Exercise:
The records below are to be written out exactly, with every picture omitted.

(Task data Opens)

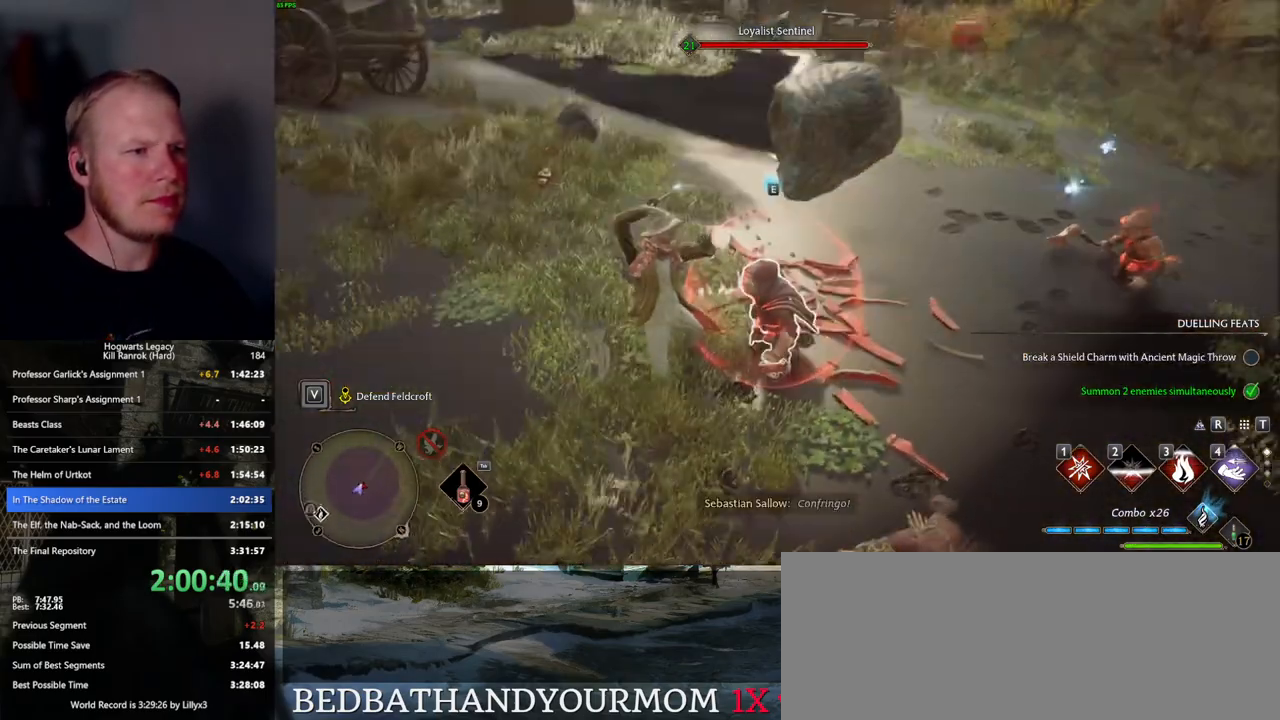
{"keys": [], "mouse": ["left"], "events": [[400, "mouse_left", "down"]]}
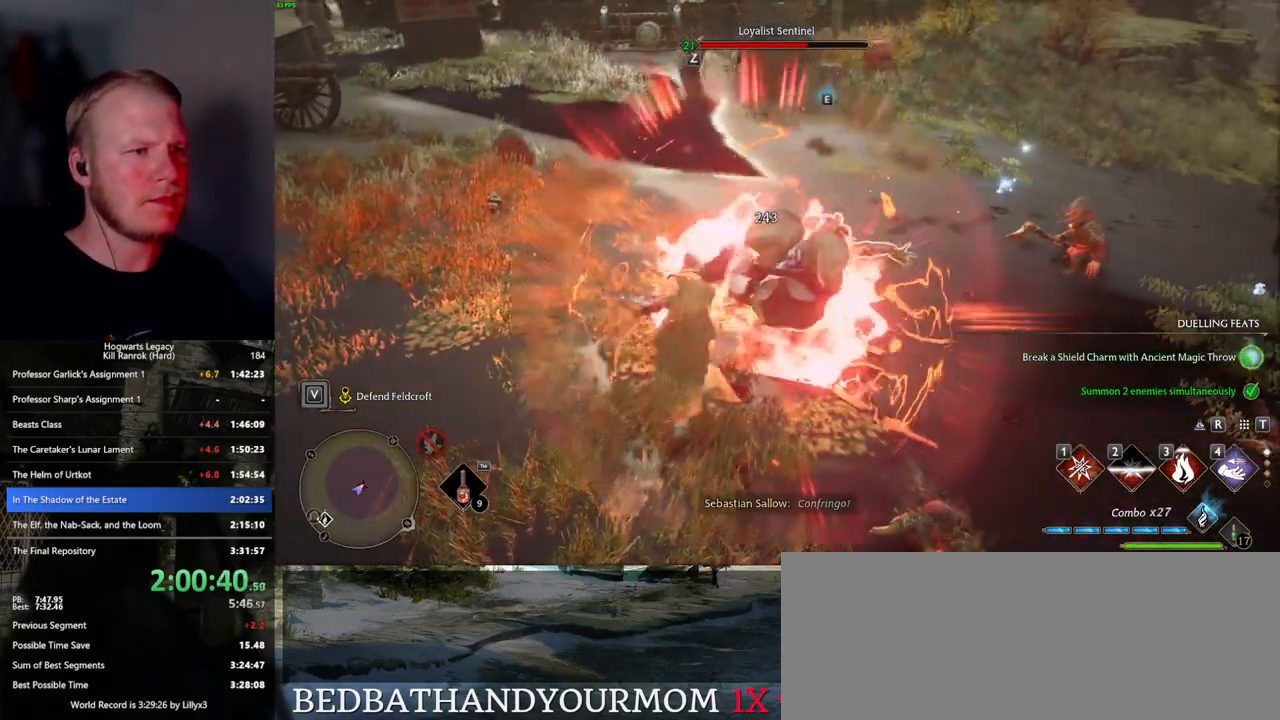
{"keys": ["w"], "mouse": [], "events": [[17, "mouse_left", "up"], [317, "w", "down"]]}
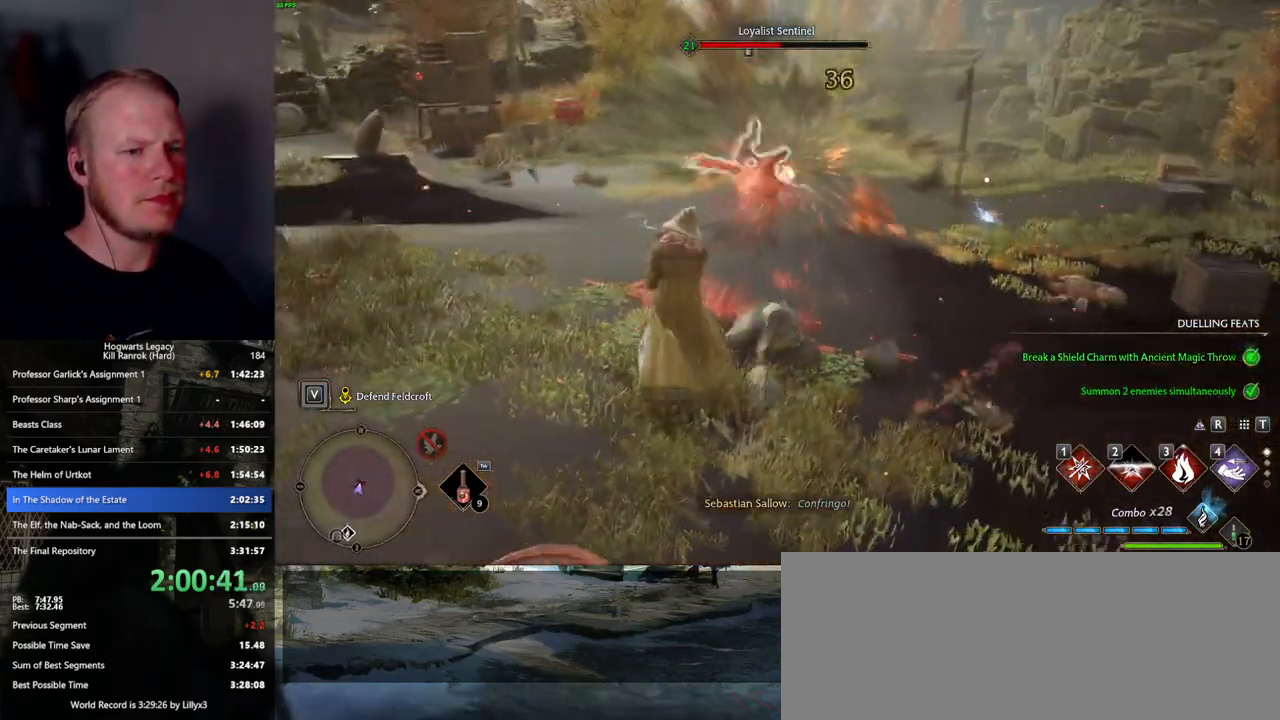
{"keys": ["w"], "mouse": [], "events": [[284, "1", "down"], [384, "1", "up"]]}
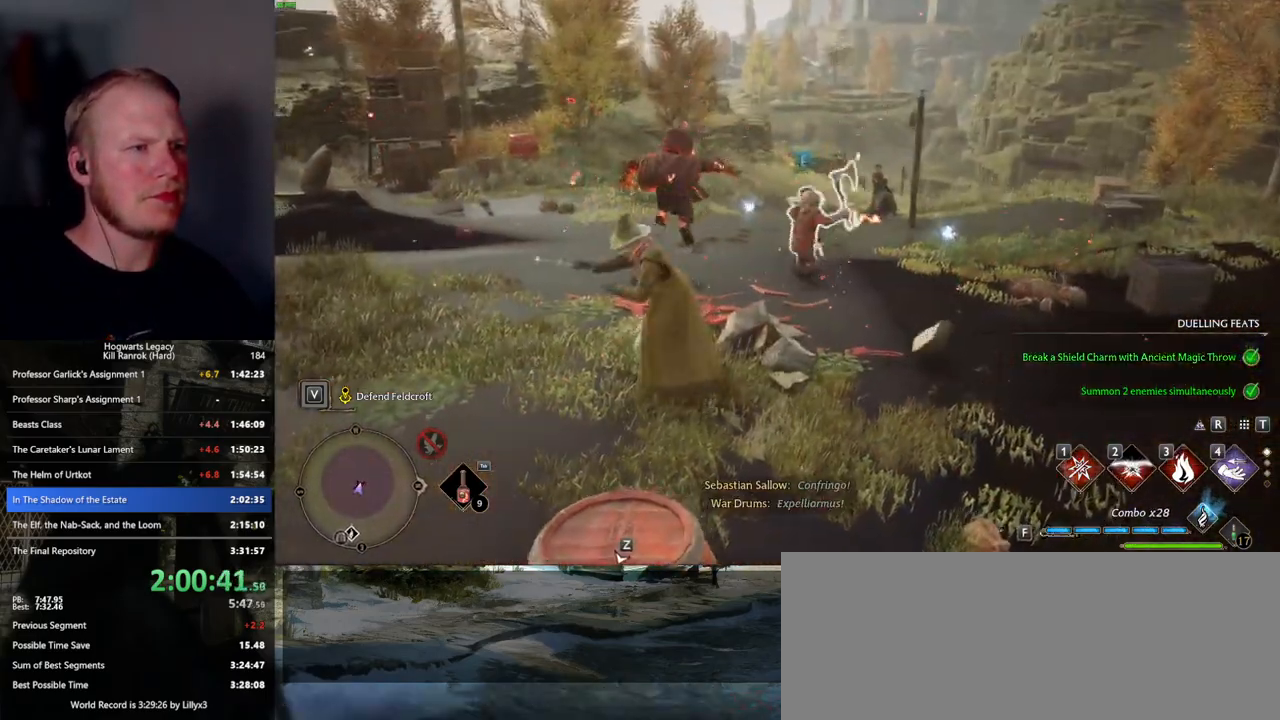
{"keys": ["w", "z"], "mouse": [], "events": [[400, "z", "down"]]}
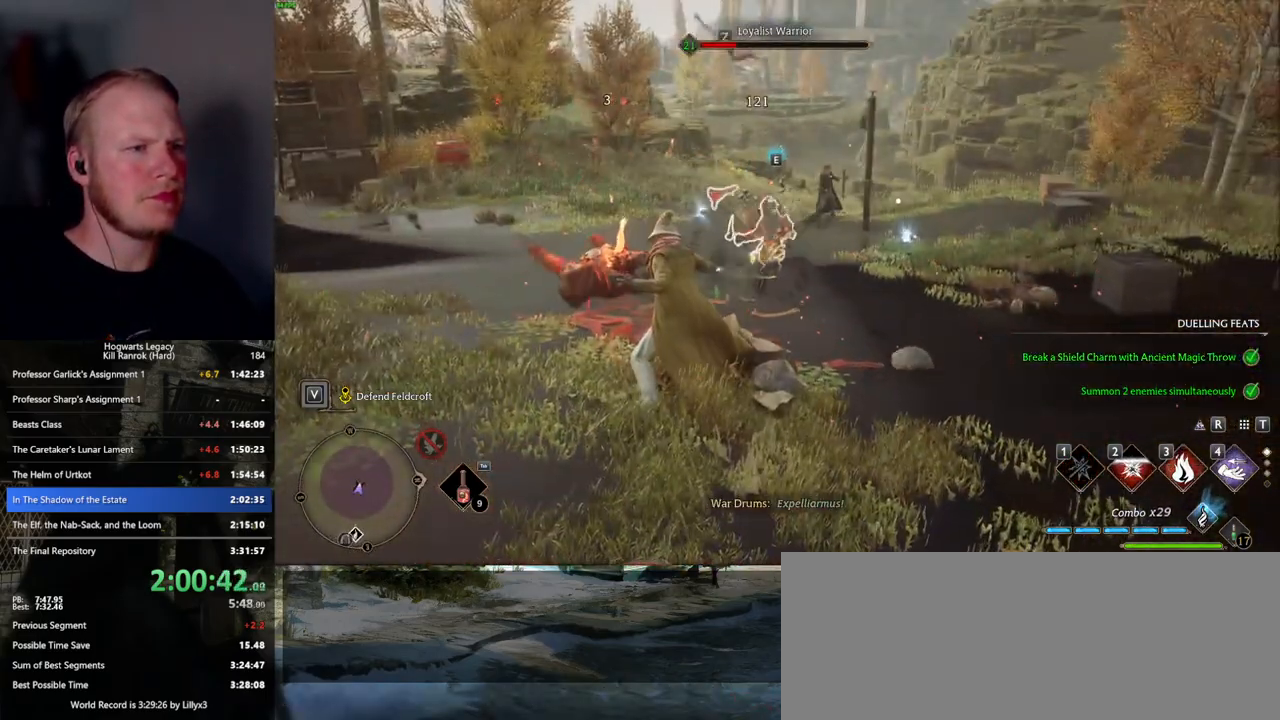
{"keys": ["w"], "mouse": [], "events": [[34, "z", "up"]]}
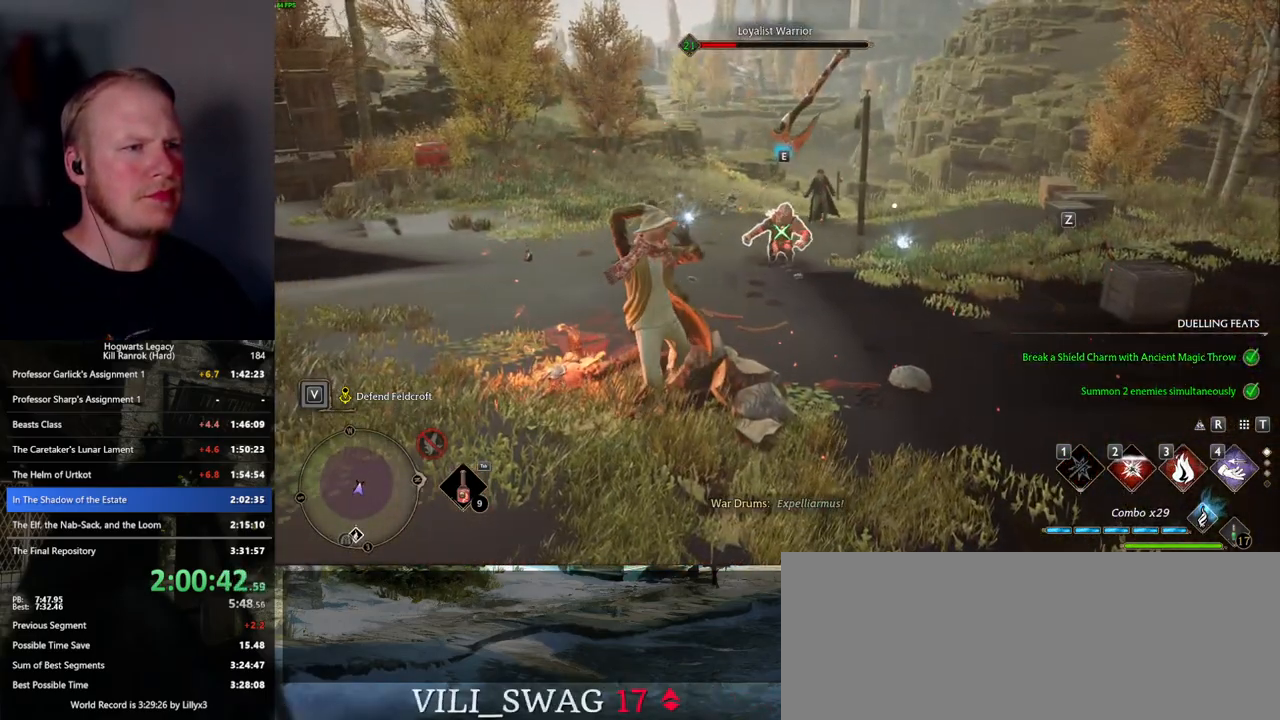
{"keys": ["w"], "mouse": [], "events": []}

(Task data Closes)

Result:
{"keys": [], "mouse": ["left"], "events": [[400, "mouse_left", "down"]]}
{"keys": ["w"], "mouse": [], "events": [[17, "mouse_left", "up"], [317, "w", "down"]]}
{"keys": ["w"], "mouse": [], "events": [[284, "1", "down"], [384, "1", "up"]]}
{"keys": ["w", "z"], "mouse": [], "events": [[400, "z", "down"]]}
{"keys": ["w"], "mouse": [], "events": [[34, "z", "up"]]}
{"keys": ["w"], "mouse": [], "events": []}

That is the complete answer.